_Task statement_
Pull out each line of the data that includes the word "poissons".

(Records excerpted from a collection)

* * * * *

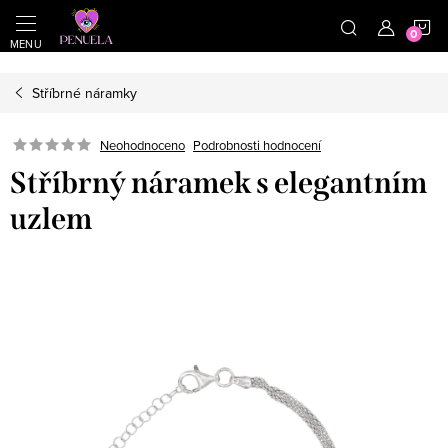
}
https://cz.pinterest.com/shoppenuela/
N
Přejít na obsah
Stříbrné náramky
Neohodnoceno
Podrobnosti hodnocení
Stříbrný náramek s elegantním
uzlem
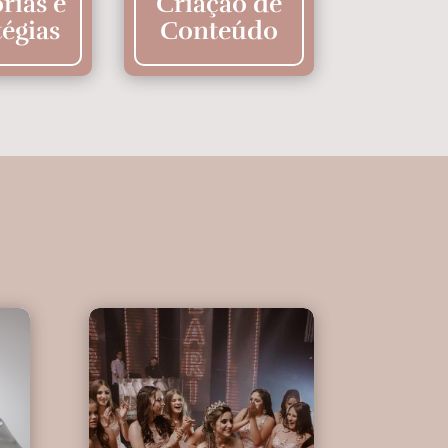
rias e
Criação de
tégias
Conteúdo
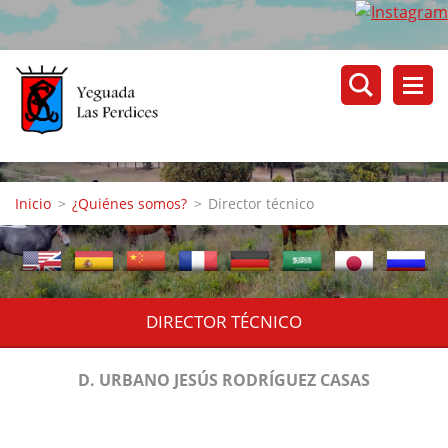
Inicio
>
¿Quiénes somos?
>
Director técnico
DIRECTOR TÉCNICO
D. URBANO JESÚS RODRÍGUEZ CASAS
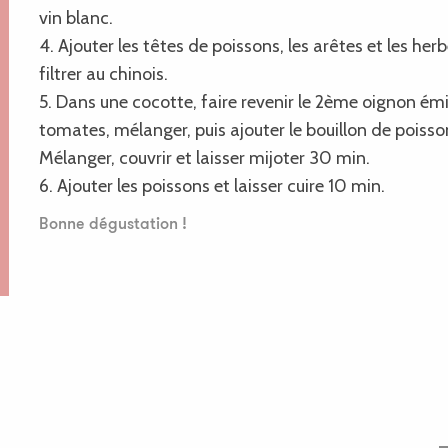
vin blanc.
4. Ajouter les têtes de poissons, les arêtes et les herb
filtrer au chinois.
5. Dans une cocotte, faire revenir le 2ème oignon ém
tomates, mélanger, puis ajouter le bouillon de poisson,
Mélanger, couvrir et laisser mijoter 30 min.
6. Ajouter les poissons et laisser cuire 10 min.
Bonne dégustation !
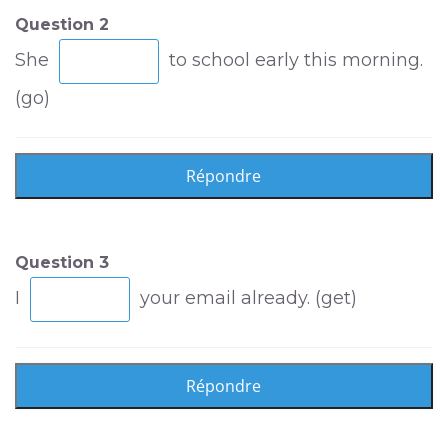
Question 2
She
to school early this morning.
(go)
Question 3
I
your email already. (get)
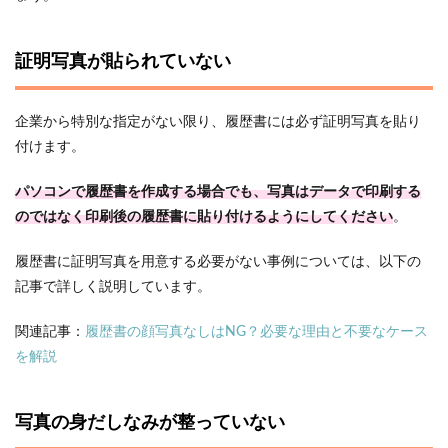
証明写真が貼られていない
企業から特別な指定がない限り、履歴書には必ず証明写真を貼り
付けます。
パソコンで履歴書を作成する場合でも、写真はデータで印刷する
のではなく印刷後の履歴書に貼り付けるようにしてください
。
履歴書に証明写真を用意する必要がない事例については、以下の
記事で詳しく説明しています。
関連記事：
履歴書の顔写真なしはNG？必要な理由と不要なケース
を解説
写真の身だしなみが整っていない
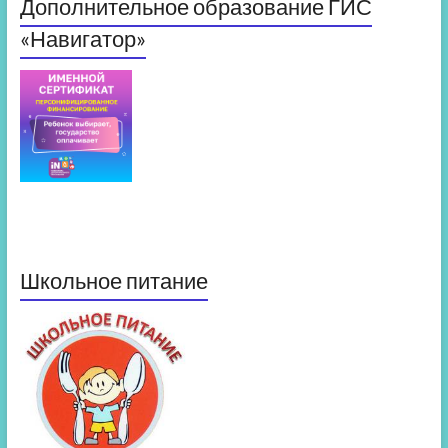
Дополнительное образование ГИС
«Навигатор»
Школьное питание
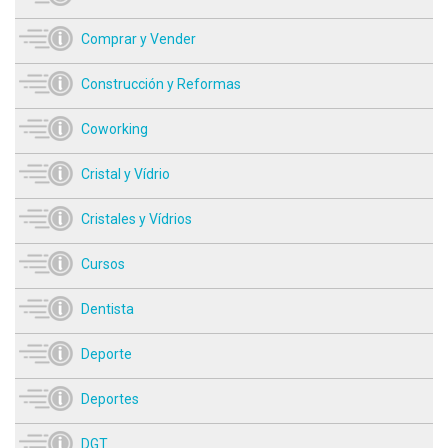
Comprar y Vender
Construcción y Reformas
Coworking
Cristal y Vídrio
Cristales y Vídrios
Cursos
Dentista
Deporte
Deportes
DGT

* * * * *

_Output for this exercise_
4. Ajouter les têtes de poissons, les arêtes et les herb
6. Ajouter les poissons et laisser cuire 10 min.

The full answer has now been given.